The cockpit crew, the horse attendants on-board and even the horses themselves, had started expressing their frustration as the flight was eventually delayed. Fearing that the horses would have little left to eat and the crew duty hours would also exceed, the flight took off for Sharjah without offloading the cargo for Dammam.

Though Bala and Majid knew what to expect, they were in for some rude surprise. Normally, on a freighter, if the electronic system is down, units may be pushed and moved using manpower. However this is not possible on a Boeing 777. The floor is so resistant to manual pushing that it is hardly possible to move the cargo with the barren hands.

Bala and Majid finally decided to fold up the sleeves, call up as many helpers as possible and began the tedious task to at least get the horses out of the aircraft.

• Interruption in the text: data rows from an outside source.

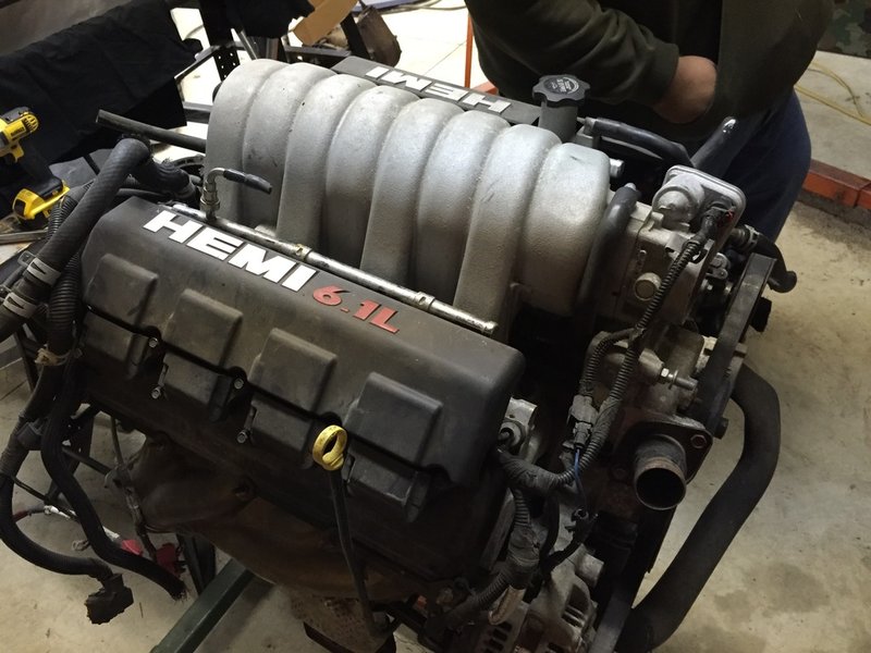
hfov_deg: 61.7
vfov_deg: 48.2
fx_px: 730
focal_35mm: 29
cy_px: 326
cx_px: 436
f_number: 2.2
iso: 250
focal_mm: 4.15
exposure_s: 1/20
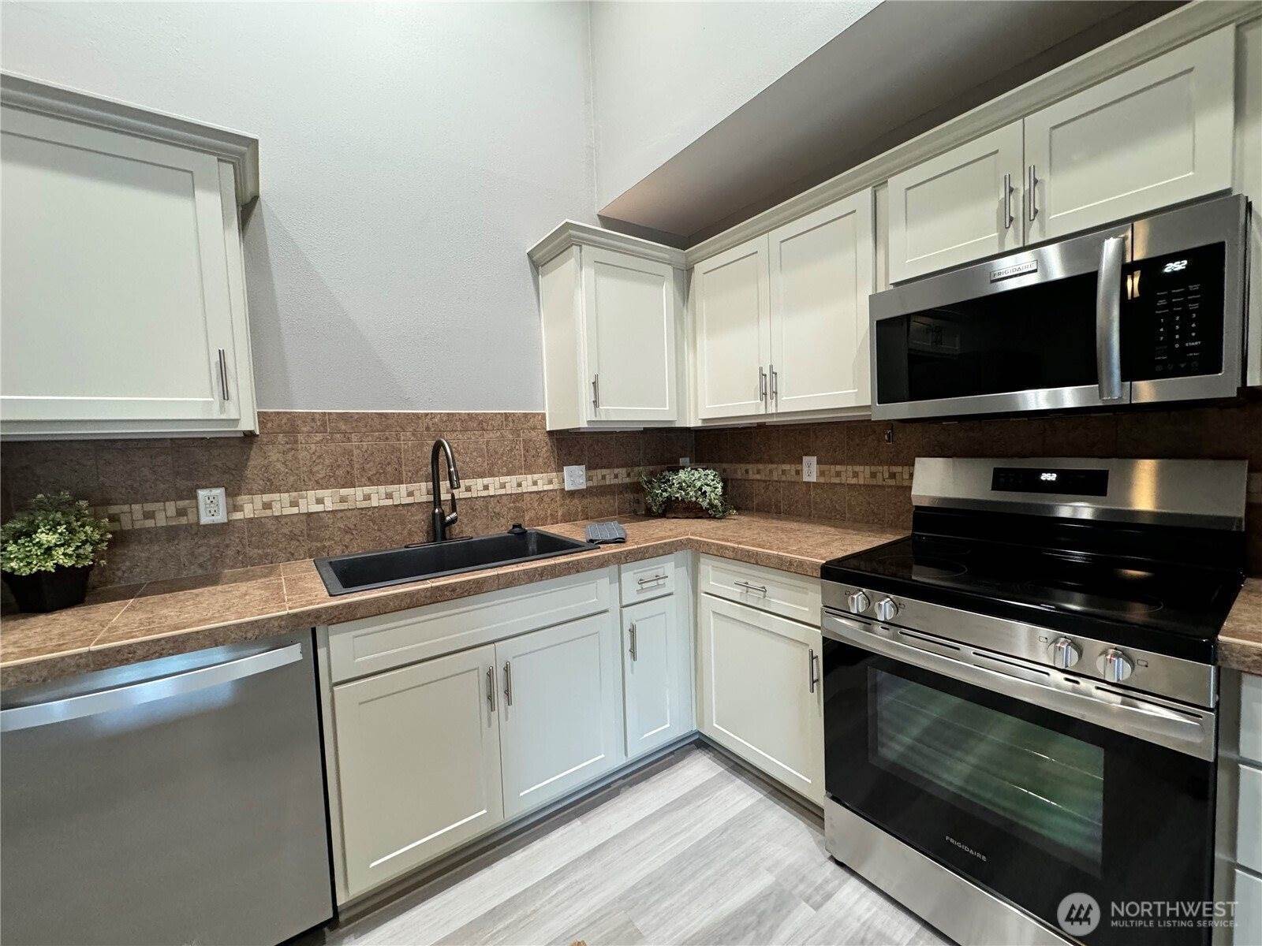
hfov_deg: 102.1
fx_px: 510
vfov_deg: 85.7
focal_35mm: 14
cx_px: 631
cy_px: 473
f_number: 2.2
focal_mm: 2.22
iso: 400
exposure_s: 1/60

Each horse was reacting differently to the physical efforts of my colleagues. The weight and the tap dancing of the horses was also not helping the cause.

As they all say: experience counts. Lashing straps were tied to the containers and then began the Hercules task as Bala and Majid along with their entourage of helpers started to drive the containers out, hoping for some unexpected help from Iron Man or the Incredible Hulk.

After hours of physical efforts, the team finally managed to get the horses out, safe and sound and breathed a sigh of relief, appreciating each other’s extraordinary contribution. Thereafter, the aircraft was attended by Sharjah’s Lufthansa Technik team who began their work to bring back the electronic system.

As the horses were being delivered to the royal customer, I began to wonder, what would it take to get all passengers with their respective seats out from a passenger flight?